Wednesday, November 16, 2011

Coast Guard Alaska

Let's face it. Nobody talks more trash about the boys on base than I do (Sara Francis is not male and spared my wrath). It's a Kodiak thing, you wouldn't understand. But I have a confession. I'm addicted to the show they have on the Weather Channel.


No joke. Had I been much less of a nonconformist (double negative?) out of high school and not had a USCG rivalry injected into my blood by growing up here I think the whole rescue swimmer thing would have been a dream job. Maybe in my next life although I'm probably coming back to this world as a 300 pound woman  with one leg for all the bad jokes I've made since forever. Karma's got me in the cross hairs. 

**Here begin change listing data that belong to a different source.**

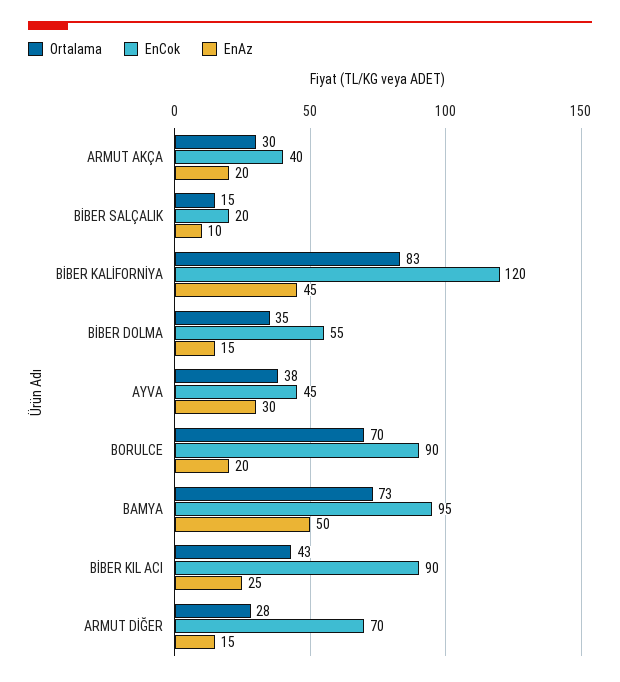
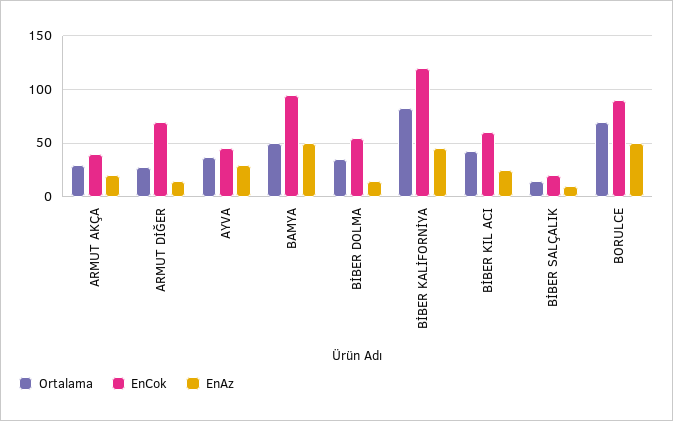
  {
    "Ortalama": {
      "ARMUT AKÇA": 30,
      "BİBER SALÇALIK": 15,
      "BİBER KALİFORNİYA": 83,
      "BİBER DOLMA": 35,
      "AYVA": 38,
      "BORULCE": 70,
-     "BAMYA": 73,
+     "BAMYA": 50,
      "BİBER KIL ACI": 43,
      "ARMUT DİĞER": 28
    },
    "EnCok": {
      "ARMUT AKÇA": 40,
      "BİBER SALÇALIK": 20,
      "BİBER KALİFORNİYA": 120,
      "BİBER DOLMA": 55,
      "AYVA": 45,
      "BORULCE": 90,
      "BAMYA": 95,
-     "BİBER KIL ACI": 90,
+     "BİBER KIL ACI": 60,
      "ARMUT DİĞER": 70
    },
    "EnAz": {
      "ARMUT AKÇA": 20,
      "BİBER SALÇALIK": 10,
      "BİBER KALİFORNİYA": 45,
      "BİBER DOLMA": 15,
      "AYVA": 30,
-     "BORULCE": 20,
+     "BORULCE": 50,
      "BAMYA": 50,
      "BİBER KIL ACI": 25,
      "ARMUT DİĞER": 15
    }
  }

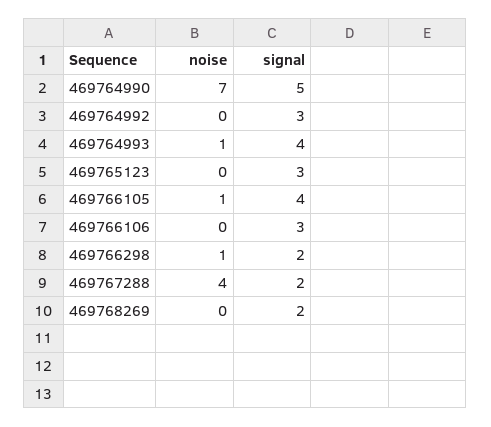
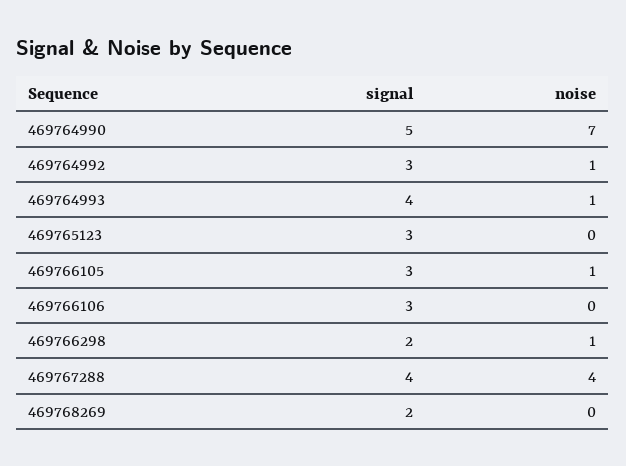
  {
    "noise": {
      "469764990": 7,
-     "469764992": 0,
+     "469764992": 1,
      "469764993": 1,
      "469765123": 0,
      "469766105": 1,
      "469766106": 0,
      "469766298": 1,
      "469767288": 4,
      "469768269": 0
    },
    "signal": {
      "469764990": 5,
      "469764992": 3,
      "469764993": 4,
      "469765123": 3,
-     "469766105": 4,
+     "469766105": 3,
      "469766106": 3,
      "469766298": 2,
-     "469767288": 2,
+     "469767288": 4,
      "469768269": 2
    }
  }

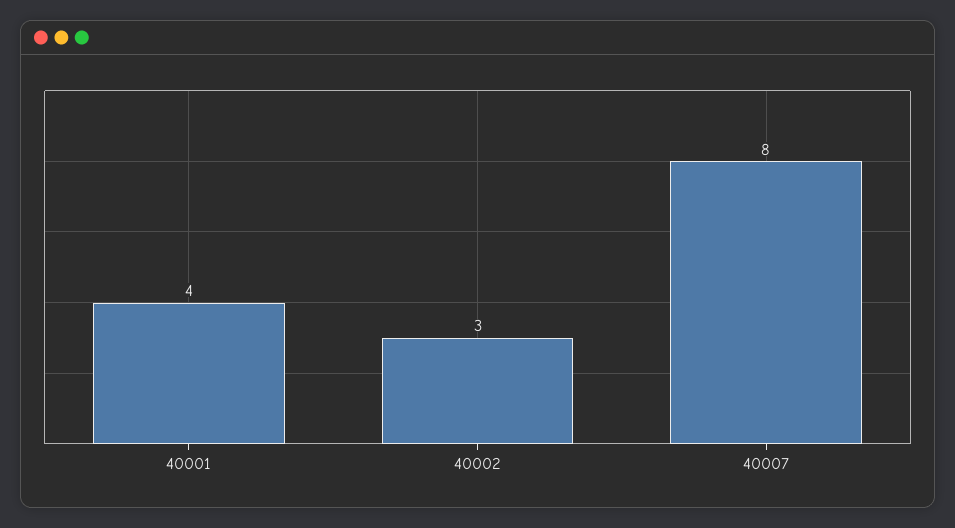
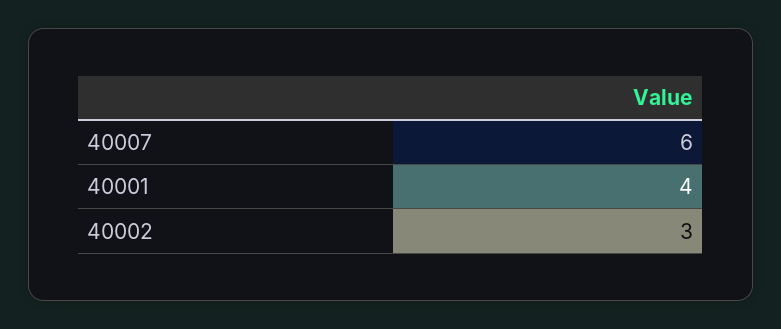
  {
    "40001": 4,
    "40002": 3,
-   "40007": 8
+   "40007": 6
  }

Fat and 40 I can now only dream of being a bad arse jumping out of helicopters like a neoprene member of the A-Team, an A-School pimpdog frogman head-to-toe orange SOB. In fact I'd rather be a swimmer than a crabber if I had to choose between the two although the latter would probably have left me with more cash money, homie. Wait, I take that back. I'd still be broke. Financially and physically. So thanks Al Roker for throwing my wrong career choiceinmyface every Wednesday night. And I can honestly say I've never fantasized about being a weather man.

The only thing I don't like about it is Island Warrior Tom Bolen isn't stationed here to be part of it although you can find him in the extras on The Guardian DVD. 

1 comment:

  1. (1) My sister noted earlier this summer that a fighter pilot could be 4ft tall and he'd still make ladies swoon. A month later, I found myself at an airshow in Denver. Sure enough, a midget fighter pilot waltzed past me en route to his plane. His flight suit was huge on him. And yet, I could have jumped him right there on the tarmac.

    (2) That stupid movie with Ashton Kutcher and Bull Durham about Coasties in Alaska? It almost got me to seriously consider moving to your state.

    (3) Crab dudes can be pretty sexy too. I just think I'm a little too prissy for that set. "But the water's cold," I'd say as I huddled under a cashmere blanket in my rack and sipped imported British tea.